Il y avait en lui de la colère, mais aussi de la joie.

À chacun, cette femme savait parler la langue précise de sa conscience.

Le vicomte croyait autant qu’un homme comme lui peut croire à une femme comme Marguerite.

Elle s’éloigna de lui et fit bouffer d’un mouvement gracieux les plis argentés de la gaze qui l’enveloppait comme une brume toute remplie de pâles et mystérieuses étincelles.
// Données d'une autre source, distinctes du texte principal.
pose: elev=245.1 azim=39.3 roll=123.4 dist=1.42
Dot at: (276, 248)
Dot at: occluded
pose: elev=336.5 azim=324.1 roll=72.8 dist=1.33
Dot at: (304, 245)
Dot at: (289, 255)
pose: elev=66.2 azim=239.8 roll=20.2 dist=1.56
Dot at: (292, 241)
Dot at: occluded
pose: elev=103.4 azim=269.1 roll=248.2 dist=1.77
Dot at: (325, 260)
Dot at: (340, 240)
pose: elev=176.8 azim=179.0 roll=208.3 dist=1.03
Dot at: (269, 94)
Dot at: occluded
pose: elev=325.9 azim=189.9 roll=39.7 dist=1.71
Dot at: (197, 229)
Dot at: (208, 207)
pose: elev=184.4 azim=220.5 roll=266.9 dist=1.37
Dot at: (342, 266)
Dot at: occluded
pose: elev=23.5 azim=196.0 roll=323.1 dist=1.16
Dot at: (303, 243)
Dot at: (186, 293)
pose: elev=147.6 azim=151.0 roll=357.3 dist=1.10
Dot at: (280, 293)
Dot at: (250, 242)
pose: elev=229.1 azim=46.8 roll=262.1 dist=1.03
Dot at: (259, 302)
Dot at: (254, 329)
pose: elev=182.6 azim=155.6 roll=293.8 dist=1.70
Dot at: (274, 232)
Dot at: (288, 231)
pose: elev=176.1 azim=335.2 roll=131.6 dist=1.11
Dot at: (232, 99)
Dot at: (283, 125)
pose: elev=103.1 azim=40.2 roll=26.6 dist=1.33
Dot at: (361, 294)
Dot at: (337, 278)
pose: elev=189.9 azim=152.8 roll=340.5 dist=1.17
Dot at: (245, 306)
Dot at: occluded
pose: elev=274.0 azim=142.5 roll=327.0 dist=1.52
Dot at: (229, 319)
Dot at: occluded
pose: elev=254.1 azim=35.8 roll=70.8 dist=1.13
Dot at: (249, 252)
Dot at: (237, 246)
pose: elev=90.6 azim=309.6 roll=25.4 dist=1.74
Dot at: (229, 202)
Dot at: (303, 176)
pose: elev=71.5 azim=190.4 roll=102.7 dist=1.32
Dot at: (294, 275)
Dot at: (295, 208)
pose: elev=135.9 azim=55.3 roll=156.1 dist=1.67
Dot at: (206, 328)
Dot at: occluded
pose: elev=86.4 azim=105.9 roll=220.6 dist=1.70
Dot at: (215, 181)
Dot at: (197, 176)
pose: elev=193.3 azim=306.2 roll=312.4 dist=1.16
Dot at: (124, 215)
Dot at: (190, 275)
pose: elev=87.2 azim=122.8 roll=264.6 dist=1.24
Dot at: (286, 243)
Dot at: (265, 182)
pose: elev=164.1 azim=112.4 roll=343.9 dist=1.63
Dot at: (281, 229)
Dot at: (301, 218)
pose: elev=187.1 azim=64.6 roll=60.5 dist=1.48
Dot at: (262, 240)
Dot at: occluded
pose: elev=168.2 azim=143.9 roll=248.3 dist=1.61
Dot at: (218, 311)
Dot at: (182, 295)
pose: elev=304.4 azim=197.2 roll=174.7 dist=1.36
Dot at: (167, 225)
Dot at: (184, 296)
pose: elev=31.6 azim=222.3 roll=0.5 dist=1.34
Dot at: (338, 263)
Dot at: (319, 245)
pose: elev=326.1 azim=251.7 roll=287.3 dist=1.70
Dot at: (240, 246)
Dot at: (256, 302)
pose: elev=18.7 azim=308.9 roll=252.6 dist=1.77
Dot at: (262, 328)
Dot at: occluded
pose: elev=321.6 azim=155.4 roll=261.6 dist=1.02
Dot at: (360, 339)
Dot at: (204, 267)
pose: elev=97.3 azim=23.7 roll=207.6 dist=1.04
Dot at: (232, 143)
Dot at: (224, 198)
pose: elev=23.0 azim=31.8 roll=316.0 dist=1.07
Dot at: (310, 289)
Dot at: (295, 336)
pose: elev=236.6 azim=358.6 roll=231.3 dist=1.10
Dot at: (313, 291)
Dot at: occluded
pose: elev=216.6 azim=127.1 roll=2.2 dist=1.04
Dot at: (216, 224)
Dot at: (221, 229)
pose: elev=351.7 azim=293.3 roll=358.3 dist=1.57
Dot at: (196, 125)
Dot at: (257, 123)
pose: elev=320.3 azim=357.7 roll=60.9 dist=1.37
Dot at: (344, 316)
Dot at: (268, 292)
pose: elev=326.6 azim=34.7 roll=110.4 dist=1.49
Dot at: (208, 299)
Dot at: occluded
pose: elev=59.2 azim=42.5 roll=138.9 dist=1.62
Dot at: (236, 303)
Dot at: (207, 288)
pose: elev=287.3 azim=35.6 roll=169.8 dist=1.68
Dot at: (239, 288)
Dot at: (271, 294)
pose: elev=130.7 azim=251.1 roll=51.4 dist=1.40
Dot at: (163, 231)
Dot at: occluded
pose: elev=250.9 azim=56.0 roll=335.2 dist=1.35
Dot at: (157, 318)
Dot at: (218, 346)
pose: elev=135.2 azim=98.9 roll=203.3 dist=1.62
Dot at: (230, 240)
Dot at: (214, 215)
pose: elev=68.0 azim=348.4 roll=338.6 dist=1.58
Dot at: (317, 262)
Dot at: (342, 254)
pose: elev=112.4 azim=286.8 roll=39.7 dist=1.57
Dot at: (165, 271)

— Vous êtes plus jeune qu’elle ! murmura Annibal en un élan de sincère admiration.

— Et plus belle ! dit orgueilleusement Marguerite.

— Et plus belle ! répéta Annibal. C’est vrai ! c’est miraculeusement vrai !

Marguerite mit son masque.

— Corbac ! s’écria le vicomte en frappant ses mains l’une contre l’autre. Il y a sorcellerie ! C’est elle-même ! des pieds à la tête !

— Mais la voix… s’interrompit-il.

Une voix douce et grave, mais musicale comme un chant, tomba de ces lèvres que le masque cachait désormais. Elle dit :

— Mon cousin, mon pauvre bon père vous a cherché bien longtemps…

Annibal tressaillit et regarda tout autour de lui.

— Est-ce vous qui avez parlé, Madame ? demanda-t-il confondu.

— Oui répliqua Marguerite, avec un rire victorieux. Oh ! j’ai étudié mon rôle à fond !

— Mais, fit Annibal, ce sont les propres paroles qu’elle disait à M. Cœur, au moment où je passais derrière eux, pendant le quadrille.

— Ses propres paroles, répéta Marguerite. Je n’y ai rien changé.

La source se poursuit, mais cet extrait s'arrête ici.